True patriotism is taught, and learned, only by respecting the values that distinguish American freedom from the totalitarianism flourishing elsewhere.

Those freedoms were defined most memorably in a 1943 Supreme Court decision, West Virginia State Board of Education v. Barnette. Applying the First Amendment, the court ruled 6-3 that the government can never — I repeat, never — force citizens to profess a belief in anything.

The court said that a compulsory flag pledge violates that fundamental freedom.

Since then — early in the Cold War –Congress amended the Pledge to also express a belief in God. That is most certainly not the government’s business.

Yet Rep. Hal Wick, the South Dakota legislator, professes that a compulsory flag pledge teaches respect for the Constitution.

“We are getting further and further away from talking about what the Constitution says,” said Wick. “This is one way to show respect. I think it should be part of every child’s education.”

The Constitution must have been missing from Wick’s own education.

Not a word in it requires a loyalty oath, or any sort of pledge, from anyone except each new president, who must promise to “preserve, protect and defend” the Constitution itself.

No Pledge of Allegiance was recited before Abraham Lincoln’s immortal address at Gettysburg 150 years ago this month.

The Pledge didn’t exist until 1892, when Francis Bellamy composed it in connection with the 400th anniversary of Christopher Columbus’s voyage.

Bellamy, a Baptist clergyman — and a Socialist, by the way — didn’t see any need to mention God.

In 1942, the same year in which Congress first got around to recognizing the original Pledge, the nation was fighting World War II, with no guarantee that we would win it.

The West Virginia Board of Education adopted a resolution requiring the pledge in public and private schools. Children who refused would be expelled, subject to prosecution as delinquents, and their parents could be jailed.

This was profoundly offensive to the Jehovah’s Witnesses, whose religion forbids tribute to any “image.”  Their case went to the Supreme Court.

Only three years before, in a case from Pennsylvania, the court had voted 8-1 to uphold a compulsory flag-salute law.

Hundreds of reports of Witnesses being persecuted — beaten, threatened with jail, their meeting houses burned — informed the court that it had made a grave mistake.

On June 14, 1943, in one of the swiftest reversals ever, the court ruled that West Virginia’s compulsory pledge was a violation of the First and Fourteenth amendments.

The majority opinion by Justice Robert Jackson has been cited ever since as an eloquent expression of freedom’s essential meaning in America.

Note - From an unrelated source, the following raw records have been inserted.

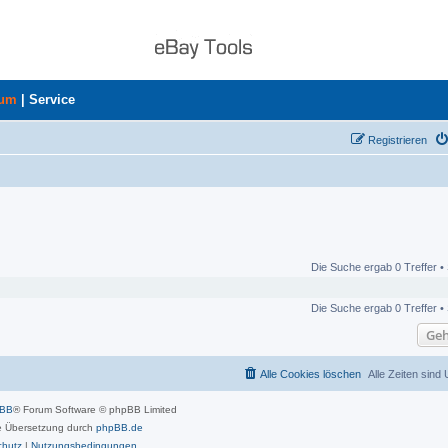
rum
|
Service
Registrieren
Die Suche ergab 0 Treffer •
Die Suche ergab 0 Treffer •
Geh
Alle Cookies löschen
Alle Zeiten sind
pBB
® Forum Software © phpBB Limited
 Übersetzung durch
phpBB.de
chutz
|
Nutzungsbedingungen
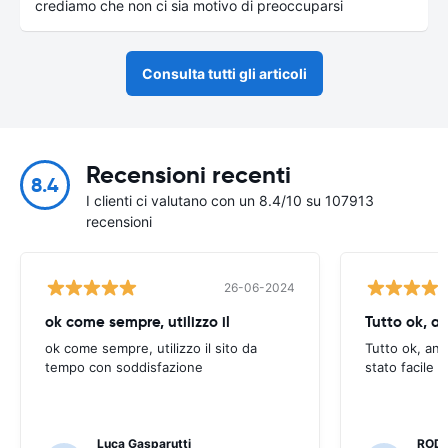
crediamo che non ci sia motivo di preoccuparsi
Consulta tutti gli articoli
Recensioni recenti
8.4
I clienti ci valutano con un 8.4/10 su 107913
recensioni
26-06-2024
ok come sempre, utilizzo il
Tutto ok, a
ok come sempre, utilizzo il sito da
Tutto ok, anc
tempo con soddisfazione
stato facile 
Luca Gasparutti
ROD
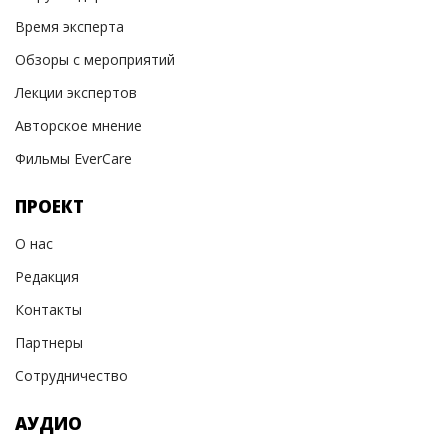
Время эксперта
Обзоры с мероприятий
Лекции экспертов
Авторское мнение
Фильмы EverCare
ПРОЕКТ
О нас
Редакция
Контакты
Партнеры
Сотрудничество
АУДИО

To uphold the compulsory pledge, he wrote, would mean “that a Bill of Rights which guards the individual’s right to speak his own mind left it open to public authorities to compel him to utter what is not in his mind….

“To believe that patriotism will not flourish if patriotic ceremonies are voluntary and spontaneous, instead of a compulsory routine, is to make an unflattering estimate of the appeal of our institutions to free minds….

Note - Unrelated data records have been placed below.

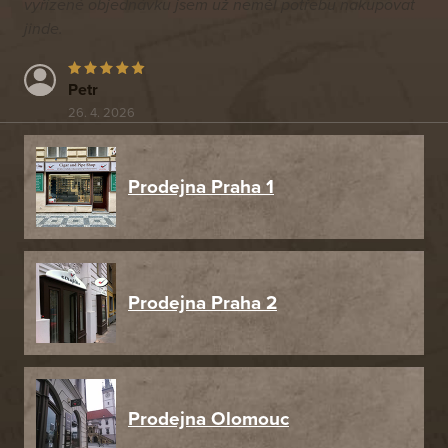
vyřízené objednávku jsem už neměl potřebu nakupovat
jinde.
Petr
26. 4. 2026
Prodejna Praha 1
Prodejna Praha 2
Prodejna Olomouc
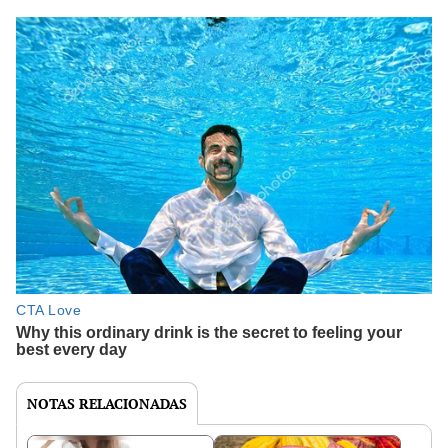
NOTAS RELACIONADAS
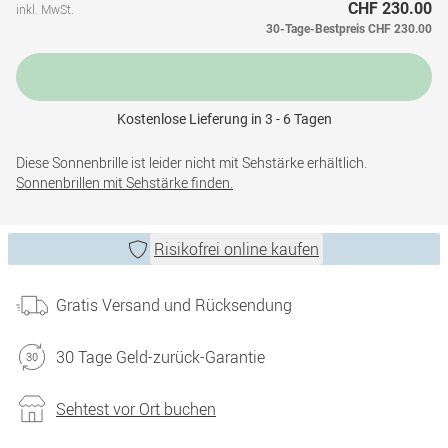
CHF 230.00
inkl. MwSt.
30-Tage-Bestpreis
CHF 230.00
Kostenlose Lieferung in 3 - 6 Tagen
Diese Sonnenbrille ist leider nicht mit Sehstärke erhältlich.
Sonnenbrillen mit Sehstärke finden.
Risikofrei online kaufen
Gratis Versand und Rücksendung
30 Tage Geld-zurück-Garantie
Sehtest vor Ort buchen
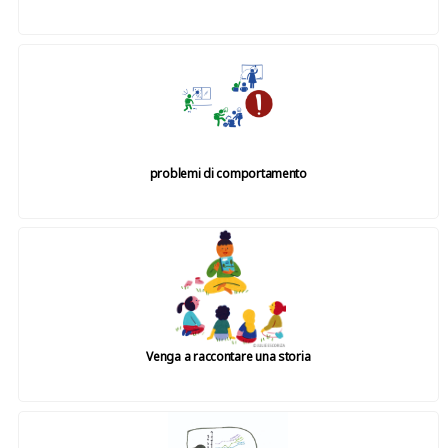
problemi di comportamento
Venga a raccontare una storia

The freedom “to differ is not limited to things that do not matter much. That would be a mere shadow of freedom. The test of its substance is the right to differ as to things that touch the heart of the existing order.

“If there is any fixed star in our constitutional constellation, it is that no official, high or petty, can prescribe what shall be orthodox in politics, nationalism, religion, or other matters of opinion, or force citizens to confess by word or act their faith therein. If there are any circumstances which permit an exception, they do not occur to us.”

This was in the midst of a war for national survival. Jackson’s opinion defined brilliantly what it was that we were defending.

It still needs defending — from the arrogance of some domestic politicians no less than from enemies abroad.